=== Per-instance keypoint data ===

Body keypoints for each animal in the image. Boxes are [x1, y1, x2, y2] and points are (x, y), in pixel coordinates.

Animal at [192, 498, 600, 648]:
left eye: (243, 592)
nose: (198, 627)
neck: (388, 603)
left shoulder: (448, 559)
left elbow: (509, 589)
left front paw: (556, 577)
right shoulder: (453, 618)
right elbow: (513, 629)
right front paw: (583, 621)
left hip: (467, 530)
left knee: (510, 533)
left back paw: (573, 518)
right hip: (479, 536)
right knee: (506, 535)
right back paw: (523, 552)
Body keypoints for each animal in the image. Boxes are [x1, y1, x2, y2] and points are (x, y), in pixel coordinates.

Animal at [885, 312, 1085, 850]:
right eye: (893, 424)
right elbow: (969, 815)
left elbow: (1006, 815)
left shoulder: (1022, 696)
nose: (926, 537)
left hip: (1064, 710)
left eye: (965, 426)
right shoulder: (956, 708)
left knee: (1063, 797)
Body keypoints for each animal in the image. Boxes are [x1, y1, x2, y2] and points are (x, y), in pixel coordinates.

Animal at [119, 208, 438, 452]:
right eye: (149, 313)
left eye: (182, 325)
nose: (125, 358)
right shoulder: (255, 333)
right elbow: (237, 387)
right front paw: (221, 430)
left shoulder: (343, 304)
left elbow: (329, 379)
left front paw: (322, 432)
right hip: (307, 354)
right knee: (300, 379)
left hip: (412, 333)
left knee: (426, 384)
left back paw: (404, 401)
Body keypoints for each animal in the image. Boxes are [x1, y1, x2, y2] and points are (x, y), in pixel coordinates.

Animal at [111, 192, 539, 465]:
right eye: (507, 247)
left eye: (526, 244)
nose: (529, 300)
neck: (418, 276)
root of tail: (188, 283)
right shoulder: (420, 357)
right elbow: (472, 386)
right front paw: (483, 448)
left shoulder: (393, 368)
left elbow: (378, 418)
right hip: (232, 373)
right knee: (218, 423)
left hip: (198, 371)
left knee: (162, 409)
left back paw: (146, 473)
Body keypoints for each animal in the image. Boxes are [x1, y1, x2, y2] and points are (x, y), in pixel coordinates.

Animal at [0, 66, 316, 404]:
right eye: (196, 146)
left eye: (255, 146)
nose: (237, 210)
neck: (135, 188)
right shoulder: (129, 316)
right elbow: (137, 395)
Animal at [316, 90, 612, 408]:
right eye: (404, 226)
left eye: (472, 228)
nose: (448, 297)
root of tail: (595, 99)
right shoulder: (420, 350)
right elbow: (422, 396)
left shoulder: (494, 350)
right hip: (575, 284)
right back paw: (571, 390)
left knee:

=== EXERCISE INSTRUCTIONS ===
The response should be an exact copy of the lines from the one with "right elbow: (137, 395)" through the end of the data, with no other text.

=== EXERCISE RESPONSE ===
right elbow: (137, 395)
Animal at [316, 90, 612, 408]:
right eye: (404, 226)
left eye: (472, 228)
nose: (448, 297)
root of tail: (595, 99)
right shoulder: (420, 350)
right elbow: (422, 396)
left shoulder: (494, 350)
right hip: (575, 284)
right back paw: (571, 390)
left knee:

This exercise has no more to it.